● **WORK TO DO**
Update the lines of every item so that "phylum" becomes "division" wherever it appears, keeping everything else unchanged. Leave the pictures out of your answer.

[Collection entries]
:::

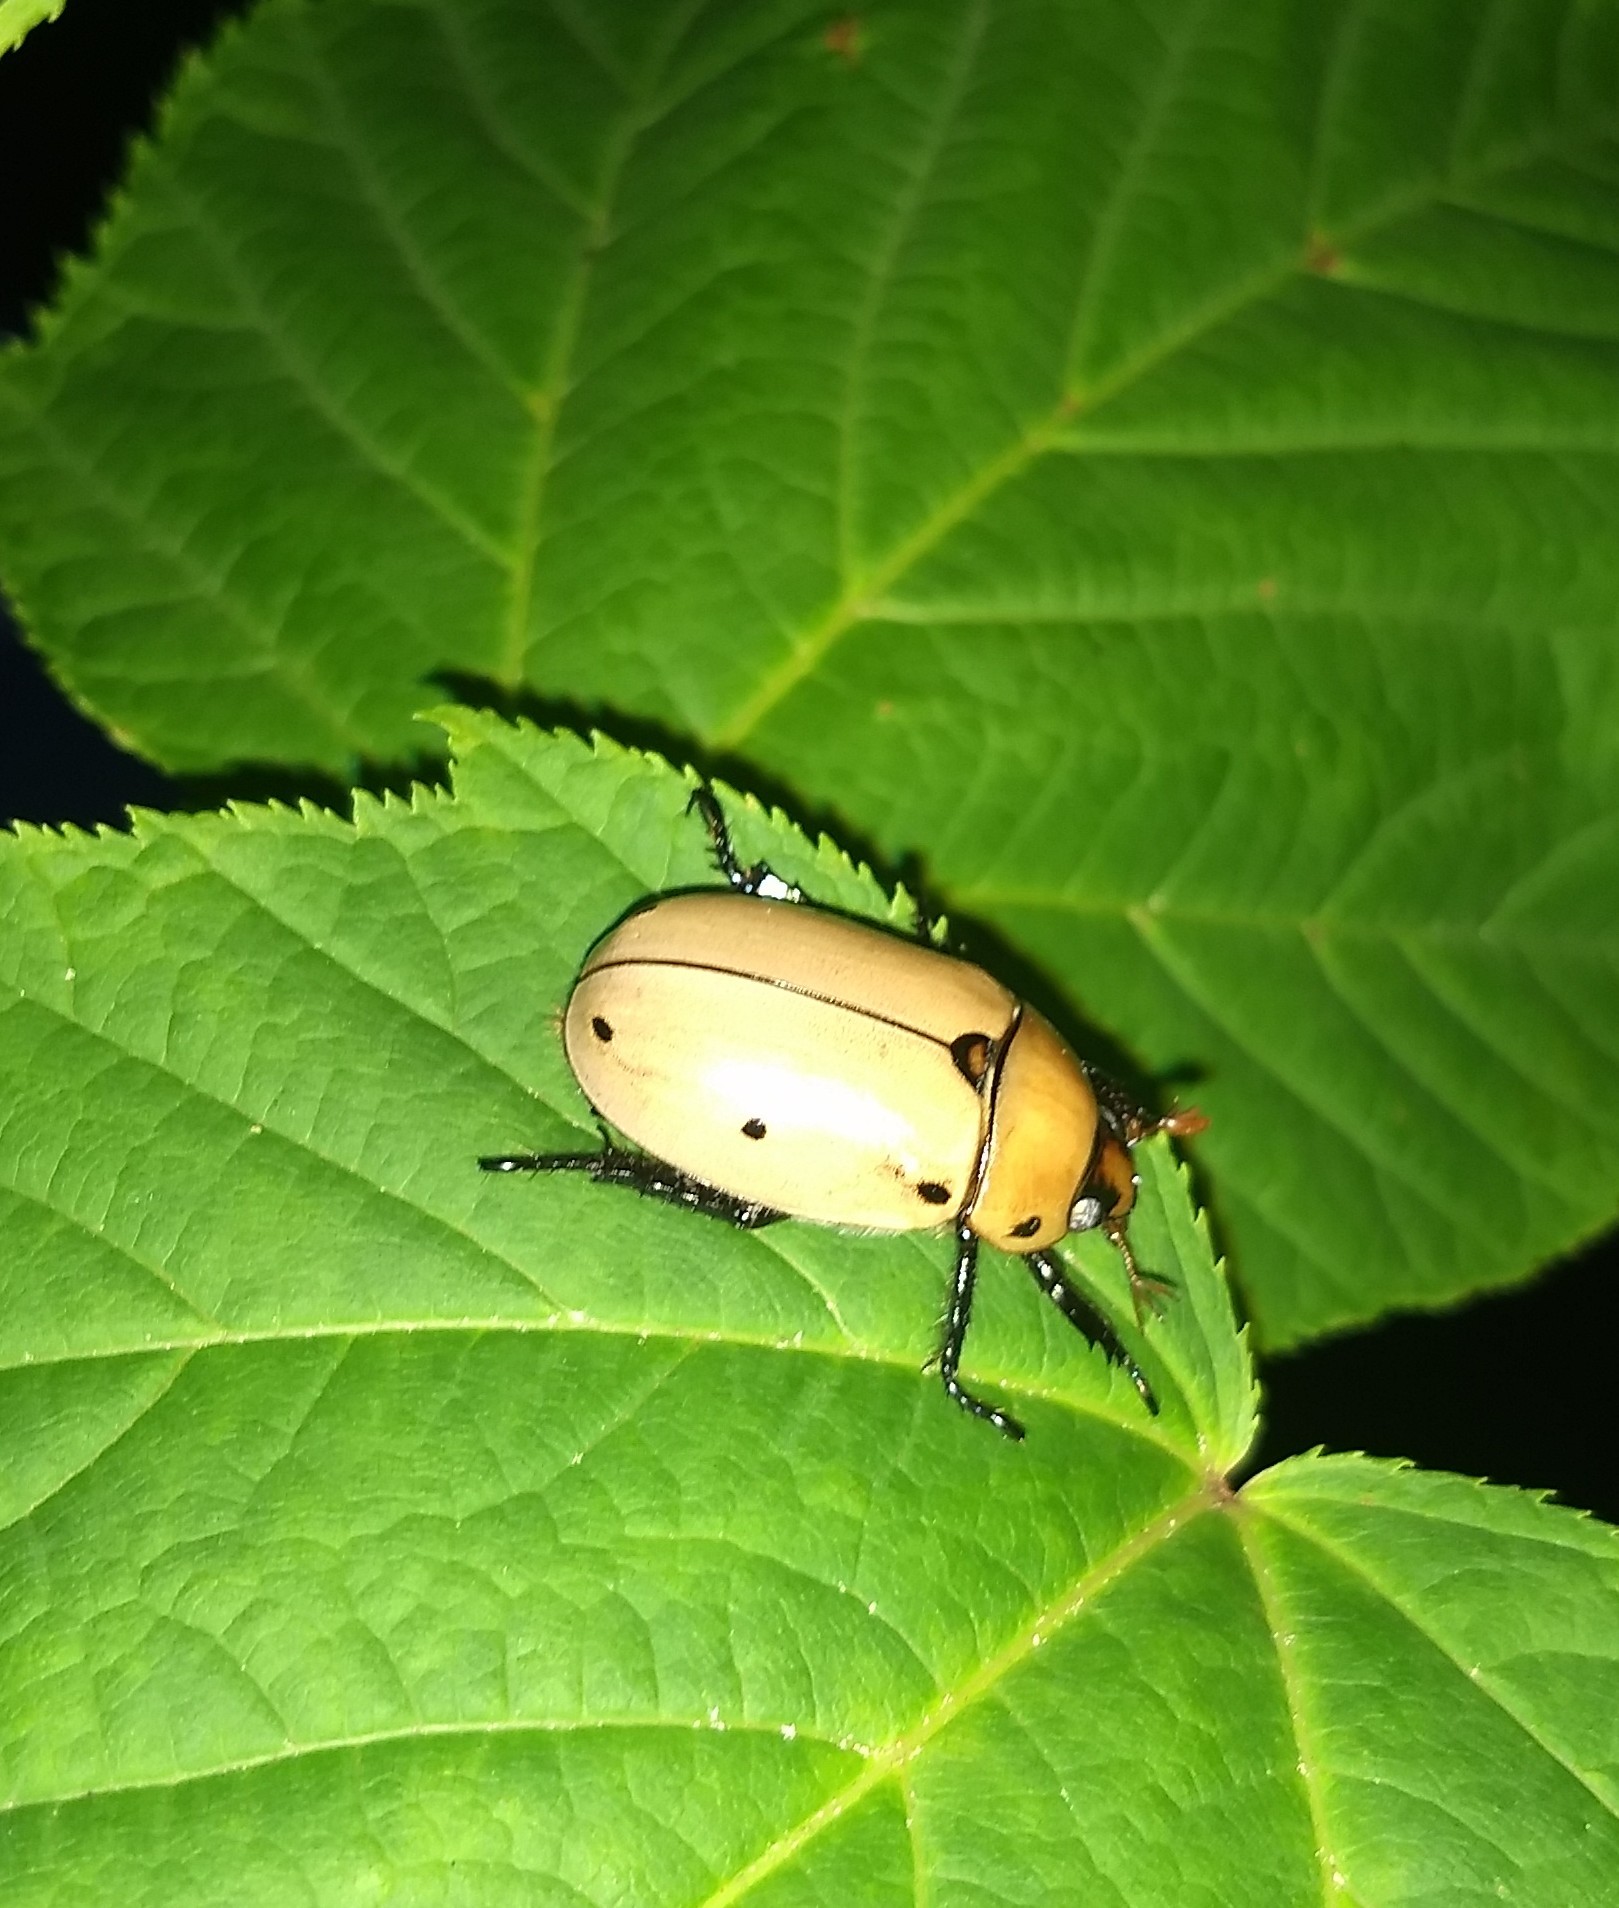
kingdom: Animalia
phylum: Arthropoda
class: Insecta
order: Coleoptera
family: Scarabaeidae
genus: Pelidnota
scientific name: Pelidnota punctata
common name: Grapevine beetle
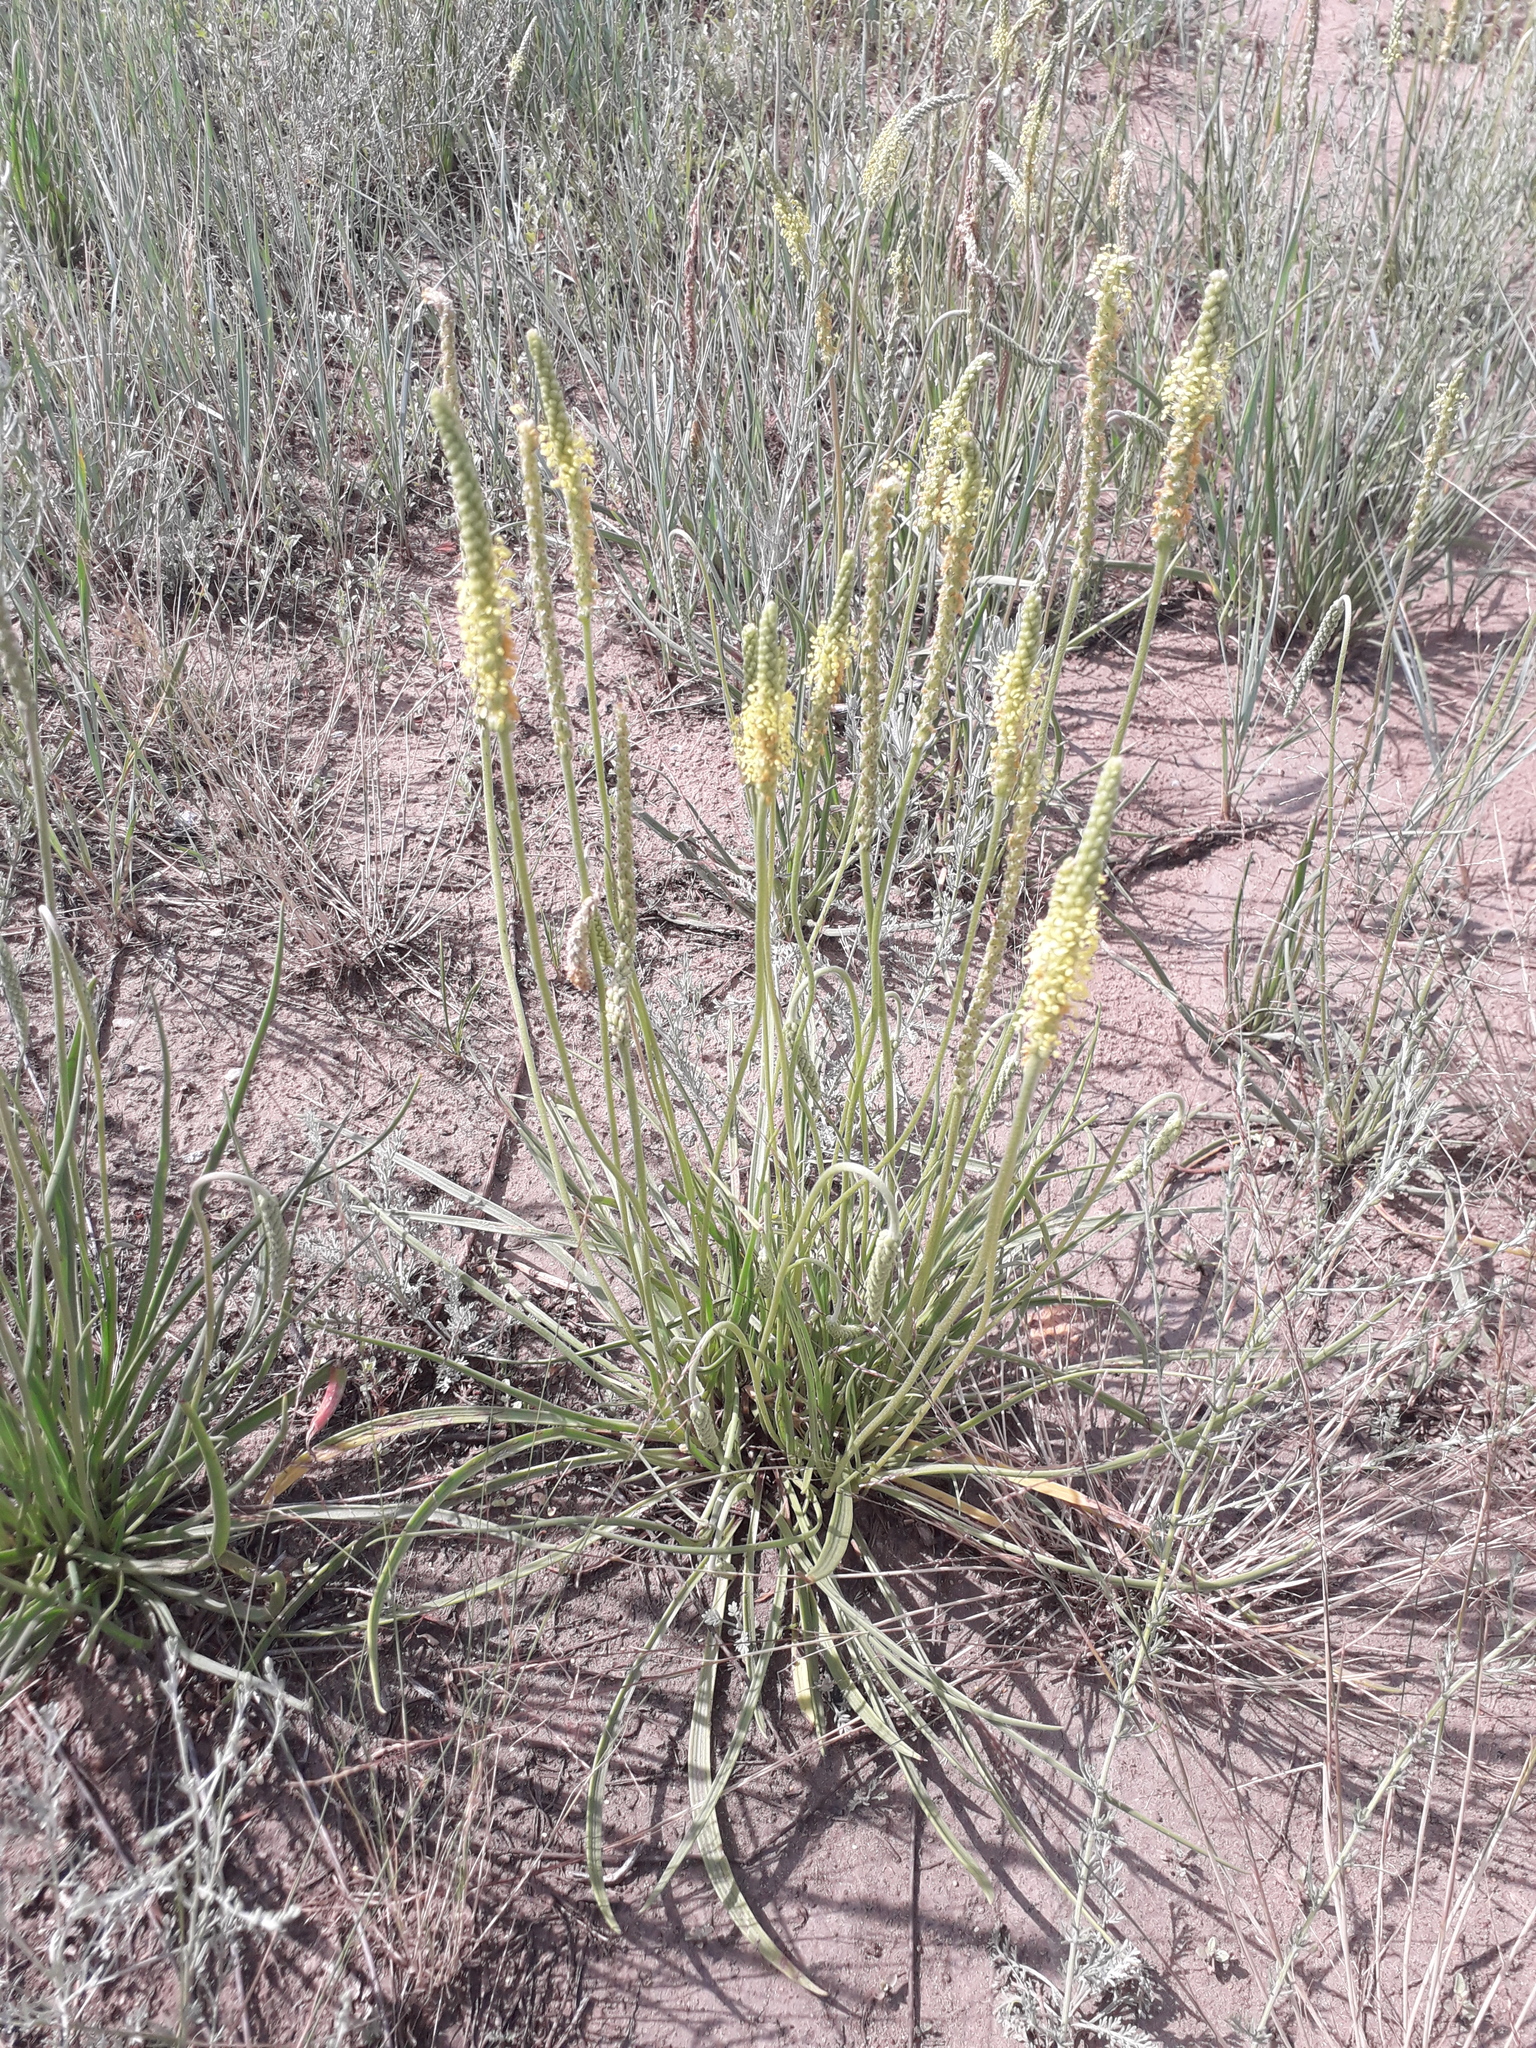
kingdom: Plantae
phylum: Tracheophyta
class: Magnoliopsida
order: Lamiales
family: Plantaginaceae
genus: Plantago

:::

● **EXERCISE ANSWER**
kingdom: Animalia
division: Arthropoda
class: Insecta
order: Coleoptera
family: Scarabaeidae
genus: Pelidnota
scientific name: Pelidnota punctata
common name: Grapevine beetle
kingdom: Plantae
division: Tracheophyta
class: Magnoliopsida
order: Lamiales
family: Plantaginaceae
genus: Plantago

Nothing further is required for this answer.